Newsgroups: comp.speech
Path: cantaloupe.srv.cs.cmu.edu!das-news2.harvard.edu!news2.near.net!howland.reston.ans.net!news.sprintlink.net!hookup!olivea!charnel.ecst.csuchico.edu!csusac!csus.edu!netcom.com!marcels
From: marcels@netcom.com (Marcel Schoppers)
Subject: Re: Recog. Accuracy; IN3, CSS, CVA, etc.
Message-ID: <marcelsD1wsE7.2Fn@netcom.com>
Organization: Netcom Online Communications Services (408-241-9760 login: guest)
References: <3eetbj$1vah@tequesta.gate.net>
Date: Thu, 5 Jan 1995 01:34:55 GMT
Lines: 39

I posted a similar question a few weeks ago and got only one reply to the
effect that I should not expect to find any published studies...  I then
found that I'd saved one from IEEE Computer March '94, which compared Media
Vision's ExecuVoice,  Creative Labs VoiceAssist, Covox VoiceBlaster, and
Digital Soup's Rover.  The article preferred VoiceAssist for convenience,
but ExecuVoice got the most words right, with VoiceAssist second.  That
study was all in the context of a quiet room, unfortunately.  (A useful
feature of VoiceAssist is, it warns you if two words sound too similar.)
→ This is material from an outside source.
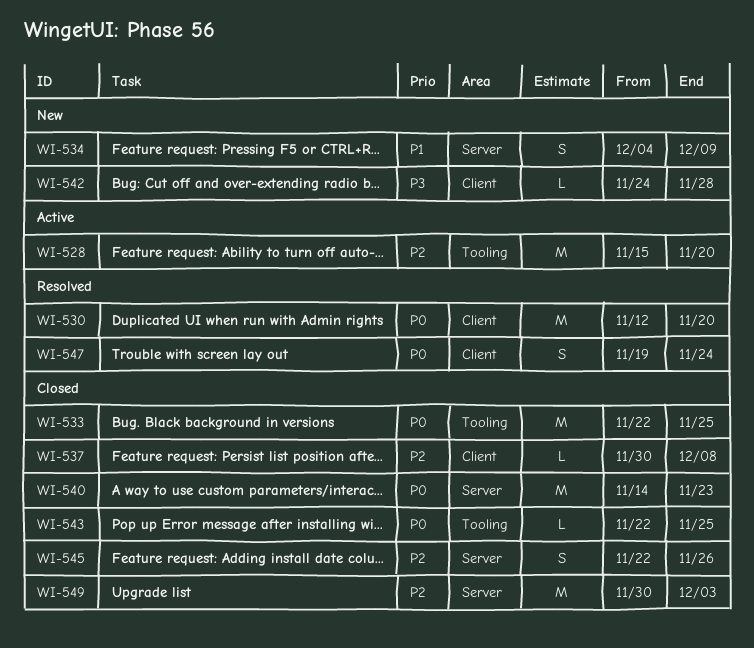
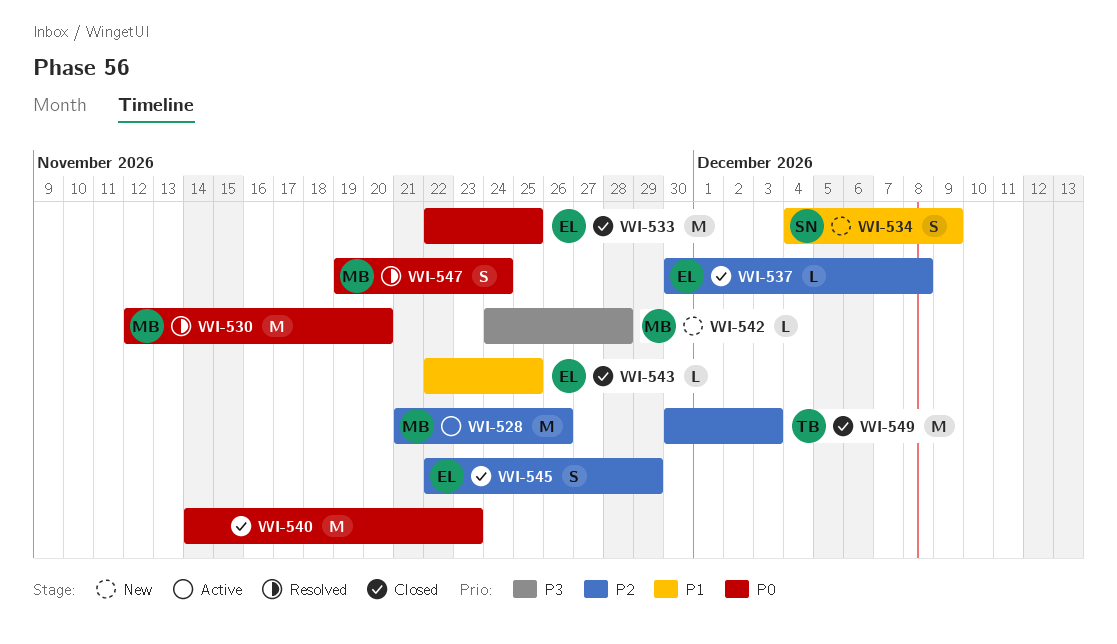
WI-528, start: Nov 15 -> Nov 21
WI-528, due: Nov 20 -> Nov 26
WI-543, priority: P0 -> P1
WI-545, due: Nov 26 -> Nov 29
Needing voice recognition in noisy environments, I have been examining the
Speech Systems (Phonetic Engine) PE500.  When I asked the vendor about noise
rejection they replied that this was heavily dependent on the microphone used
(noise-cancelling mikes a few inches in front of the user's mouth work best),
then added that their PE500 was demoed at Comdex where (despite all the
commotion all around) it worked very reliably.  Even if it's half true it's
still remarkable.  I interpret that this was due in part to the mike, and in
part to the fact that the system is continuous-speech, so typically works
with longer strings than individual words and gets some noise-rejection
from that.

A few more details:  the PE500 is a board plus software, for the PC.  It
recognizes continuous speech, is speaker-independent (no training required),
you define the target recognitions with an English grammar that the machinery
translates into target waveforms, the vocab is about 40,000, and when
recognition occurs you get out a character string as if the words had been
typed at a keyboard.  The catch is, you have to write your own programs to
control the software that comes with the board and to interpret the character
strings it returns.  The PE500 plus mike and software developer's kit sells
for about $1200.

If you believe my hunch that longer utterances improve recognition accuracy,
you may be able to find a continuous-speech system that doesn't make you do
the programming (see this BB's FAQ posting for a list of possibilities).  Or,
even easier, you can trick the usual one-word recognizers by teaching them
longer phrases instead, and choosing the phrases for easy distinction.  I'd
say, based on the IEEE Computer article, try VoiceAssist but replace their
mike with a headset.
Marcel